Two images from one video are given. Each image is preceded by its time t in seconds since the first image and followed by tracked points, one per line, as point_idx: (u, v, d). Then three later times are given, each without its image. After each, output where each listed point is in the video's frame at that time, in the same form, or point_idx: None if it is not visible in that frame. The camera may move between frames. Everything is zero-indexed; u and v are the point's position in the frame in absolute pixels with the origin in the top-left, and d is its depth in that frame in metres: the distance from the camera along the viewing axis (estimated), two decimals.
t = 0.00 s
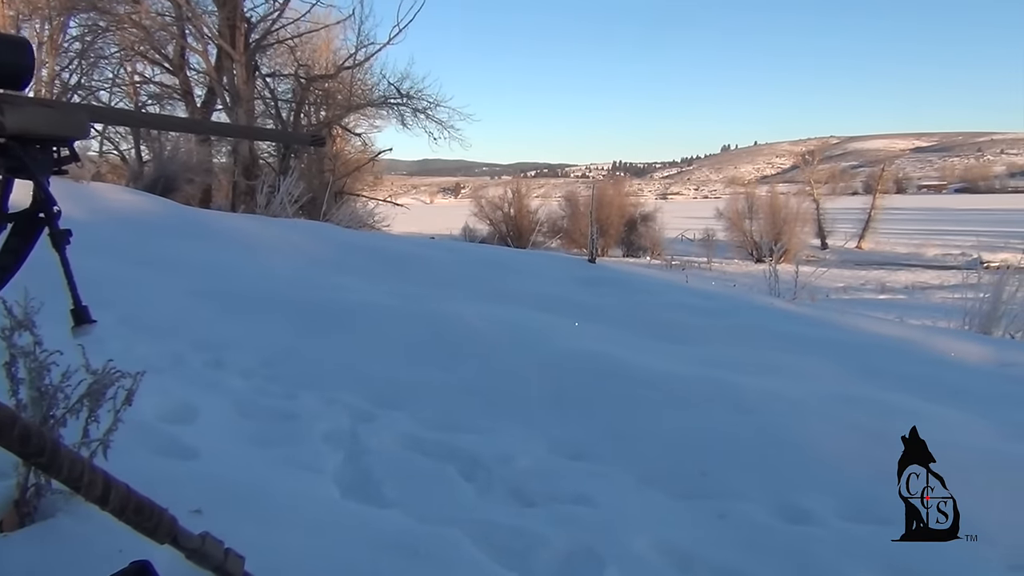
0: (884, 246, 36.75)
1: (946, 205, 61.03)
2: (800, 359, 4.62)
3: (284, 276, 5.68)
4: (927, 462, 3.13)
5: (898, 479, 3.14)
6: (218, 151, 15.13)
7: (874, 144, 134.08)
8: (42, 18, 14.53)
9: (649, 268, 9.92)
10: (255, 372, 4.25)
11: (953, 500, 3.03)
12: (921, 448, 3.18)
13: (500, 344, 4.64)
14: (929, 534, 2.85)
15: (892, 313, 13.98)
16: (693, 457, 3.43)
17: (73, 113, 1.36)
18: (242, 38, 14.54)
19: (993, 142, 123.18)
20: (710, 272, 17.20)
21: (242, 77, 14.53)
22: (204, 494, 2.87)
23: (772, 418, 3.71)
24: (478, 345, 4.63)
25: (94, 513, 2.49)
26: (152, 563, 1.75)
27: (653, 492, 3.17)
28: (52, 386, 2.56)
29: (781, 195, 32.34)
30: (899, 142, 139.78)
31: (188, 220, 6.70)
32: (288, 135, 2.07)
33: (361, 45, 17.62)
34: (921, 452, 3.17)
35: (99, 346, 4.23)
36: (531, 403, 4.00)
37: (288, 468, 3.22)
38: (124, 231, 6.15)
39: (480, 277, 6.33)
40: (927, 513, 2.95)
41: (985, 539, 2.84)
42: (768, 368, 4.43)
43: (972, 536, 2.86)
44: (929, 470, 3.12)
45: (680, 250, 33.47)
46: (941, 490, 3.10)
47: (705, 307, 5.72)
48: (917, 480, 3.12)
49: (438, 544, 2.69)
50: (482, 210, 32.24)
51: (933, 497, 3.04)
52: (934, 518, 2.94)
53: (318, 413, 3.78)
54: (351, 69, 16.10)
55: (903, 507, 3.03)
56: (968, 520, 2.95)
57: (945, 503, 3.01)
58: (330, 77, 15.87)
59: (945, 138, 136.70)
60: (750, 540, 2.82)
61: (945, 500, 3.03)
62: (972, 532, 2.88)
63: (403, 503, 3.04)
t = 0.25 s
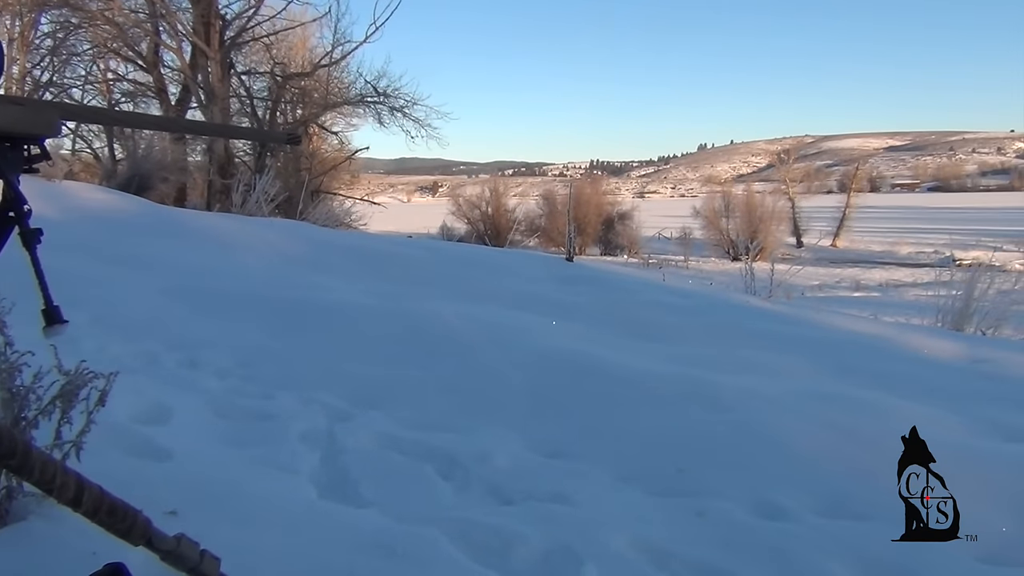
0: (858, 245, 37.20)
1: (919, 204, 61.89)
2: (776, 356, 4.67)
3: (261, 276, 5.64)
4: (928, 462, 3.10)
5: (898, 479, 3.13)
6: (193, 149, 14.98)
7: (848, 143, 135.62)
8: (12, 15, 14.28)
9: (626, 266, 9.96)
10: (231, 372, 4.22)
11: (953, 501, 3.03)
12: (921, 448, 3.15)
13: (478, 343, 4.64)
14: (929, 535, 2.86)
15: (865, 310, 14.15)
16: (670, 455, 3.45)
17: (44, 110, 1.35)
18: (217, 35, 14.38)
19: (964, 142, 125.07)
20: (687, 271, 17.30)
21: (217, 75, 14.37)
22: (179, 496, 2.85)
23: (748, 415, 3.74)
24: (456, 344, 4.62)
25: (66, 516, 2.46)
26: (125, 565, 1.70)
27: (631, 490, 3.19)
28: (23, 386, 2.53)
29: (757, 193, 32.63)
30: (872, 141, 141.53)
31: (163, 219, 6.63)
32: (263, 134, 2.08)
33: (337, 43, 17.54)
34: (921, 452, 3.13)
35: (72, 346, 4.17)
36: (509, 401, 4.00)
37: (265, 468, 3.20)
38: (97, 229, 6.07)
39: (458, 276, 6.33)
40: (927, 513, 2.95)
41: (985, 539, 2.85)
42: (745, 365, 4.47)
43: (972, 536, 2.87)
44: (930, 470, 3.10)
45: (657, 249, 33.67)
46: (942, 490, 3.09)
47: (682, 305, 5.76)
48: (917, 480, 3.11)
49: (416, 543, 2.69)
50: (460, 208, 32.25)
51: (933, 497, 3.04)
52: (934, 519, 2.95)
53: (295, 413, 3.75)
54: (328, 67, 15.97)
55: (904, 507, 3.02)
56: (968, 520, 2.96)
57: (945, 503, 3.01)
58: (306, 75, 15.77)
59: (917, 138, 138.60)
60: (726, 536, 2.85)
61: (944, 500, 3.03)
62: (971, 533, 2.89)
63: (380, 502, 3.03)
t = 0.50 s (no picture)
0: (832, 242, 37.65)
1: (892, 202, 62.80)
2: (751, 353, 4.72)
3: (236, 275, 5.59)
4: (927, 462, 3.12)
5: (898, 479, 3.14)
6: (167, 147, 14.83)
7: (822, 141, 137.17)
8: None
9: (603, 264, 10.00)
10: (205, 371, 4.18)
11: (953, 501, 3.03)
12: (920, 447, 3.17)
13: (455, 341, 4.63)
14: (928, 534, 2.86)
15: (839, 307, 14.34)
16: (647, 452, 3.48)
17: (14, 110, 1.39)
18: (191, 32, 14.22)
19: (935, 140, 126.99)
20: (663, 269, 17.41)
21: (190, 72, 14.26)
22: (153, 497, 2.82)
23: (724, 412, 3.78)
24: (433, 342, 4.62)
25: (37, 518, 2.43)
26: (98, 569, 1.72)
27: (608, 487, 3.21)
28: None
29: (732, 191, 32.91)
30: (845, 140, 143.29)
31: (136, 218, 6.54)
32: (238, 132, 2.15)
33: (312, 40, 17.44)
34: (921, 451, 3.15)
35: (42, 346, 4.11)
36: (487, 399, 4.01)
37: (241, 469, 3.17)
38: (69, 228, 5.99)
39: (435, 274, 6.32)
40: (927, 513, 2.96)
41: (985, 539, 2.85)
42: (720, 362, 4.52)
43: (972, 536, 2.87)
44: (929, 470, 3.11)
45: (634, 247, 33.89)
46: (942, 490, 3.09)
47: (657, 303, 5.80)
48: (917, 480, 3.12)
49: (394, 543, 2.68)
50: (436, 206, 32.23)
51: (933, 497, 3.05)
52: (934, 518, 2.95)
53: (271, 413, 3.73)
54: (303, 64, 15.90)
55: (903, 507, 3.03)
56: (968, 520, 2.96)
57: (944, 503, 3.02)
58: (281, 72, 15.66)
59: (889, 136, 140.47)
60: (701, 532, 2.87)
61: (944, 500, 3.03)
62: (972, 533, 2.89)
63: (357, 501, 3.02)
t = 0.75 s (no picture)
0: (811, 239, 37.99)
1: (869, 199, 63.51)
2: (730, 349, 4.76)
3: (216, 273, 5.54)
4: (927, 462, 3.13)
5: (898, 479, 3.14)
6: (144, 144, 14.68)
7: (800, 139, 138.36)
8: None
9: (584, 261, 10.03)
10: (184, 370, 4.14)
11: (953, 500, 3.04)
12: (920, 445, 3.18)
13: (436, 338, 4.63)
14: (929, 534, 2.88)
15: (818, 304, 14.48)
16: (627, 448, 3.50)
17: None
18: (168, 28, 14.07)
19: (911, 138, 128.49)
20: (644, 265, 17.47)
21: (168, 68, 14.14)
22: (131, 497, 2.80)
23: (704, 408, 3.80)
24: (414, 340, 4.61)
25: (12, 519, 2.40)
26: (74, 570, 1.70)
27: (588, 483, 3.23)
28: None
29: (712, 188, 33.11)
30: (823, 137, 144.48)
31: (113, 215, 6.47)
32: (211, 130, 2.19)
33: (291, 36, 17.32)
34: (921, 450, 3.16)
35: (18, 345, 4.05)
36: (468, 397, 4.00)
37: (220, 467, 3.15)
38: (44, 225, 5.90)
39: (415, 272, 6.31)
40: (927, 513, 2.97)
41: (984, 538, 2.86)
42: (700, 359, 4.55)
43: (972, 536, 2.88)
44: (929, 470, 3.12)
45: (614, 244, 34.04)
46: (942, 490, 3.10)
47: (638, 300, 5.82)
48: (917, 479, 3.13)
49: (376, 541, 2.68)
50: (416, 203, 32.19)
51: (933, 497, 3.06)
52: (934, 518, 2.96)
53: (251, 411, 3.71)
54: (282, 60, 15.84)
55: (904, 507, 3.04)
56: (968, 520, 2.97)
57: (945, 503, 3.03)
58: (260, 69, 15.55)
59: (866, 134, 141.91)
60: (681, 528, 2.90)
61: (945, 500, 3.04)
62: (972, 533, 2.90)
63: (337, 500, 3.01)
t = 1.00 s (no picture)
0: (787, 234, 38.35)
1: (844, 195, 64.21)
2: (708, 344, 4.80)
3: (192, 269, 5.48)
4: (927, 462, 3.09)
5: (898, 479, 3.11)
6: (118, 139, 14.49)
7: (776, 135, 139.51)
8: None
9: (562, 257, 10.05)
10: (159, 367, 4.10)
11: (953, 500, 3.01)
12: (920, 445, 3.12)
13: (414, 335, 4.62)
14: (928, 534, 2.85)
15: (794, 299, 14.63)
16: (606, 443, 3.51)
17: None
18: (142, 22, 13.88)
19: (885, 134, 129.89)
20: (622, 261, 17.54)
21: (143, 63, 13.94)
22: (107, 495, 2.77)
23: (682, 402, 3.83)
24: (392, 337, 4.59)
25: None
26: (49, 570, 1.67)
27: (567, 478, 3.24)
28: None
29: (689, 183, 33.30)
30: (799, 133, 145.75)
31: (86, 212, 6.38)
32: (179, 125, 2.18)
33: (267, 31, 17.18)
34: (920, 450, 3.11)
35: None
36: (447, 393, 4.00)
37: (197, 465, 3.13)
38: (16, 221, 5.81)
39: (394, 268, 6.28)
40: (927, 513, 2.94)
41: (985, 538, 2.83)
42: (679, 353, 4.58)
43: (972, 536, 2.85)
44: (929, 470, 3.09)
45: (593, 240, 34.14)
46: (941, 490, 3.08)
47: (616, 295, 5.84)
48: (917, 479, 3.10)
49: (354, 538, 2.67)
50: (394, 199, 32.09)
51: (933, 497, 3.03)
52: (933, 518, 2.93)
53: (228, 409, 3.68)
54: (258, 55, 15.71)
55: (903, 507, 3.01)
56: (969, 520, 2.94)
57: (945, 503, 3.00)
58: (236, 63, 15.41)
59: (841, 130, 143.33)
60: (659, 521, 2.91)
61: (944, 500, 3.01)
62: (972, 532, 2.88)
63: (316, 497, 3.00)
= = = =
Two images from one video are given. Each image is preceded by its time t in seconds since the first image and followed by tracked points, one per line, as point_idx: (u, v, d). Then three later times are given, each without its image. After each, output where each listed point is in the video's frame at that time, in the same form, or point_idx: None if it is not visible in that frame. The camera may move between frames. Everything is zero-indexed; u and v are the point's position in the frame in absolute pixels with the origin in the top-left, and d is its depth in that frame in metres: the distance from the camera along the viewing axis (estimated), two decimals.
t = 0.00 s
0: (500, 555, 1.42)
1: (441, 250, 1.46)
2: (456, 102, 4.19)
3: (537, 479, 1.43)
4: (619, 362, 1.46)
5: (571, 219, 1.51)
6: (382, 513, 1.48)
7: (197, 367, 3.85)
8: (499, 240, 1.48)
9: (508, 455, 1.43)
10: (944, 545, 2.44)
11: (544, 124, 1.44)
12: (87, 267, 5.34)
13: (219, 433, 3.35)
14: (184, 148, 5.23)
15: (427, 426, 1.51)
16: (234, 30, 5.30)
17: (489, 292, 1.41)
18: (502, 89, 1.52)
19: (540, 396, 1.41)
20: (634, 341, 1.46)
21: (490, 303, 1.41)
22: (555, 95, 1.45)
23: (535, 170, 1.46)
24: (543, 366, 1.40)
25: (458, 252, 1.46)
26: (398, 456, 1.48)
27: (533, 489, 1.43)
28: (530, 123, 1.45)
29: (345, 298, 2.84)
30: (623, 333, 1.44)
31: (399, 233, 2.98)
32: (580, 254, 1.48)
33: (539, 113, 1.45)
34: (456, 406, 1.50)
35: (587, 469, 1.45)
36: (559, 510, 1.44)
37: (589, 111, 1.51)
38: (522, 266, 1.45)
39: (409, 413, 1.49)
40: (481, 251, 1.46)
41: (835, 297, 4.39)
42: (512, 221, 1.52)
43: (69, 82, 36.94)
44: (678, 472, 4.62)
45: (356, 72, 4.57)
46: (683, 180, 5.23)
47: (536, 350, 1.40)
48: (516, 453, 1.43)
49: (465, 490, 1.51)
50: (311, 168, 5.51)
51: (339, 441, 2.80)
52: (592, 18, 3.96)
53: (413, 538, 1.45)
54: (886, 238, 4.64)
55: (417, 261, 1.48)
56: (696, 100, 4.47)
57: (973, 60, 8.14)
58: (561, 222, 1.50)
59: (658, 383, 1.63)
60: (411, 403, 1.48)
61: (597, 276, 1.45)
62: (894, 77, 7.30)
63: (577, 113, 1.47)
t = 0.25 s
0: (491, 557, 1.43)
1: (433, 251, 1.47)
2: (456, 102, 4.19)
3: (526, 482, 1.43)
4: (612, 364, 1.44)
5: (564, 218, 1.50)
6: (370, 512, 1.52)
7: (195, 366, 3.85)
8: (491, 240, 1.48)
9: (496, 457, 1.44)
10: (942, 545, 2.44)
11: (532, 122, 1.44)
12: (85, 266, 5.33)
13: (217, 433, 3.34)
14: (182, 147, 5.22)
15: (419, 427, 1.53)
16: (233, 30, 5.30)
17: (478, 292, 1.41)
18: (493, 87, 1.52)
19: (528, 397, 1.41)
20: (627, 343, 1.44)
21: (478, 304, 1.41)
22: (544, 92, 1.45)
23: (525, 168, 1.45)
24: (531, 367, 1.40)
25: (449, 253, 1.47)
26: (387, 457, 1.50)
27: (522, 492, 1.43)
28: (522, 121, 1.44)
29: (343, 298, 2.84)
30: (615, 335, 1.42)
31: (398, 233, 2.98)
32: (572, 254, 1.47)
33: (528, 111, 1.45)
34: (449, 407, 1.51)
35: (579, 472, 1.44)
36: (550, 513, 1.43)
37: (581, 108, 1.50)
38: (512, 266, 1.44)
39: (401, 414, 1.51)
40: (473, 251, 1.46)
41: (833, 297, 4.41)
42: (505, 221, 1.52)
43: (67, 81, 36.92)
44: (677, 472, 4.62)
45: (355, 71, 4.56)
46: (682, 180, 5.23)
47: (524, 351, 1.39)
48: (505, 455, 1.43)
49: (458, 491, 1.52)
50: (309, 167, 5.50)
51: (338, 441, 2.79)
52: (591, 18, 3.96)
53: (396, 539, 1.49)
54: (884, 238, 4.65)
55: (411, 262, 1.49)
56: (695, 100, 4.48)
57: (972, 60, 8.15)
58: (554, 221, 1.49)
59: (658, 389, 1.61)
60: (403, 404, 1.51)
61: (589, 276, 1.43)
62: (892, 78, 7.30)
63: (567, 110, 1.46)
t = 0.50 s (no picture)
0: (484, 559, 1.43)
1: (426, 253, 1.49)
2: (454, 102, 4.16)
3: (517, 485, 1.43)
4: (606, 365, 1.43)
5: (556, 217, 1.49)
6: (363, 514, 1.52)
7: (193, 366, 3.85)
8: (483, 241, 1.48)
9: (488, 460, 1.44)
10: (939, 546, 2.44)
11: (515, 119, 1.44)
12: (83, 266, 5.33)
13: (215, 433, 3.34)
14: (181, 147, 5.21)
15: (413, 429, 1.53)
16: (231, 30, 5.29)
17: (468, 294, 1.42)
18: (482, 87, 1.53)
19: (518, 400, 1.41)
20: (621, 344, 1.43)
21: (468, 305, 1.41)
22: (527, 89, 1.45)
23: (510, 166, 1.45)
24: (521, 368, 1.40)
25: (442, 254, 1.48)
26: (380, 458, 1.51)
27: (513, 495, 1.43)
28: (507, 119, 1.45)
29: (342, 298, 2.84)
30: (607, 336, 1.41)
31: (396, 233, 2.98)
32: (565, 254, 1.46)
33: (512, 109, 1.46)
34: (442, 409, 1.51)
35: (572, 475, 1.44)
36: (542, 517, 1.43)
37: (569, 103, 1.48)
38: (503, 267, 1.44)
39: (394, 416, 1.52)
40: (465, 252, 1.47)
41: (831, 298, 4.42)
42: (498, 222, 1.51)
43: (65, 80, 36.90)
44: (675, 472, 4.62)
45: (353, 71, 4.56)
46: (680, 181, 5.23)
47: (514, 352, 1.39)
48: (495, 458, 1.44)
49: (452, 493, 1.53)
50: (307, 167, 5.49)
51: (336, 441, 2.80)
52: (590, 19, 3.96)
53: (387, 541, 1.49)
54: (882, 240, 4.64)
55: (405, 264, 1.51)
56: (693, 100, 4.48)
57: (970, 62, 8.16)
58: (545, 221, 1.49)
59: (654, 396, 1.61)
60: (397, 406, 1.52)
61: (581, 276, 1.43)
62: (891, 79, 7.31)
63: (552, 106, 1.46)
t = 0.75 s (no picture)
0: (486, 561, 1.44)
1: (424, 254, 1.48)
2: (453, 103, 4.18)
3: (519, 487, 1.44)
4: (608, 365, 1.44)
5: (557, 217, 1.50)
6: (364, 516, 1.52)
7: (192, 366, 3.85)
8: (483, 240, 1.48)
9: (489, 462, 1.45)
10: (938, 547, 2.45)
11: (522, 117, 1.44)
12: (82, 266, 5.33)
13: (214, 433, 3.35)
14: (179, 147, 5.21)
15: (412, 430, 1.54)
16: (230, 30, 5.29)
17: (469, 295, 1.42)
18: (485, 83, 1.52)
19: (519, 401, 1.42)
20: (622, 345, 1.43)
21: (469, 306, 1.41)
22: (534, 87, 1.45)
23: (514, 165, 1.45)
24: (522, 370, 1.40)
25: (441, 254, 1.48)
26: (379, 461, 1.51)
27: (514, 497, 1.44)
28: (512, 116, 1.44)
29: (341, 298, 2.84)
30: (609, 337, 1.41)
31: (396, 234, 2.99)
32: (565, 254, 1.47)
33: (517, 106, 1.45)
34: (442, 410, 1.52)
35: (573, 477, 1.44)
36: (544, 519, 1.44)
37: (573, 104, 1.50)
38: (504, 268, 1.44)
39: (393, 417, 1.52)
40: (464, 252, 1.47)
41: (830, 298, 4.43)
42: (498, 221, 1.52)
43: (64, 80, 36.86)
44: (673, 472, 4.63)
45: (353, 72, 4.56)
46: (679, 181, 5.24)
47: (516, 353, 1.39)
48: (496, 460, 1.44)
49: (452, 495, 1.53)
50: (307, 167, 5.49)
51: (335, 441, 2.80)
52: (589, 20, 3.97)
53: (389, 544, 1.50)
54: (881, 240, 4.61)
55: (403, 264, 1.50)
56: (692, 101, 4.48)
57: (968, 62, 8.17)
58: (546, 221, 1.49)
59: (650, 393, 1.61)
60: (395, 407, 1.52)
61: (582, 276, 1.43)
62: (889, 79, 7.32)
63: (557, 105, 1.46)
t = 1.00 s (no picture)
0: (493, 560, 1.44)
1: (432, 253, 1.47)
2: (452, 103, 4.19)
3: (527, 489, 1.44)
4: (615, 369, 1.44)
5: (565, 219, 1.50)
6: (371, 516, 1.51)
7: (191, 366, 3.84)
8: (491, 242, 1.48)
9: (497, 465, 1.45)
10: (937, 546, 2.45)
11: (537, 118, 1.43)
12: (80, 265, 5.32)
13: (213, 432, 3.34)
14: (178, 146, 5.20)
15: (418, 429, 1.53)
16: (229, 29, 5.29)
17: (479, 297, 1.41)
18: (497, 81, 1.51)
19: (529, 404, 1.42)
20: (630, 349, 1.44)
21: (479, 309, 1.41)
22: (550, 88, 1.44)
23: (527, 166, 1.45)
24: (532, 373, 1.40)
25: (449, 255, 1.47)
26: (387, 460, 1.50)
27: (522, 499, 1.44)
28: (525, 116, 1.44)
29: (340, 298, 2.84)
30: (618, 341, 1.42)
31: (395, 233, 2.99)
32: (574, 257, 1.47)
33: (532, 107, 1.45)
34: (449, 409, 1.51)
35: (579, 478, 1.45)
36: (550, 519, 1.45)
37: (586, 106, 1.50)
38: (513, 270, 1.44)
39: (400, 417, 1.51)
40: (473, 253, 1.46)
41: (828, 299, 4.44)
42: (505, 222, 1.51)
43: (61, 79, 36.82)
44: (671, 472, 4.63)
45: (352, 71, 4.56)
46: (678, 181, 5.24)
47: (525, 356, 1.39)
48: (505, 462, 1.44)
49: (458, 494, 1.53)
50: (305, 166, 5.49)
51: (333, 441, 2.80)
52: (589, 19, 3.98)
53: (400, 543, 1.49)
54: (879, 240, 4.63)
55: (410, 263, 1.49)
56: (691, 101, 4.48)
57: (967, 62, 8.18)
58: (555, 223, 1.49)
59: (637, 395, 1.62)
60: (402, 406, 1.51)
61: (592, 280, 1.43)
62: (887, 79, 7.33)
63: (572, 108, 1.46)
= = = =
- _PROBLEM STATEMENT_
Could you repeat exactly the lines in the listing above from the one with "15: (427, 426, 1.51)" down to the one with "50: (311, 168, 5.51)"? Include both of those lines.

- _YOUR RESPONSE_
15: (427, 426, 1.51)
16: (234, 30, 5.30)
17: (489, 292, 1.41)
18: (502, 89, 1.52)
19: (540, 396, 1.41)
20: (634, 341, 1.46)
21: (490, 303, 1.41)
22: (555, 95, 1.45)
23: (535, 170, 1.46)
24: (543, 366, 1.40)
25: (458, 252, 1.46)
26: (398, 456, 1.48)
27: (533, 489, 1.43)
28: (530, 123, 1.45)
29: (345, 298, 2.84)
30: (623, 333, 1.44)
31: (399, 233, 2.98)
32: (580, 254, 1.48)
33: (539, 113, 1.45)
34: (456, 406, 1.50)
35: (587, 469, 1.45)
36: (559, 510, 1.44)
37: (589, 111, 1.51)
38: (522, 266, 1.45)
39: (409, 413, 1.49)
40: (481, 251, 1.46)
41: (835, 297, 4.39)
42: (512, 221, 1.52)
43: (69, 82, 36.94)
44: (678, 472, 4.62)
45: (356, 72, 4.57)
46: (683, 180, 5.23)
47: (536, 350, 1.40)
48: (516, 453, 1.43)
49: (465, 490, 1.51)
50: (311, 168, 5.51)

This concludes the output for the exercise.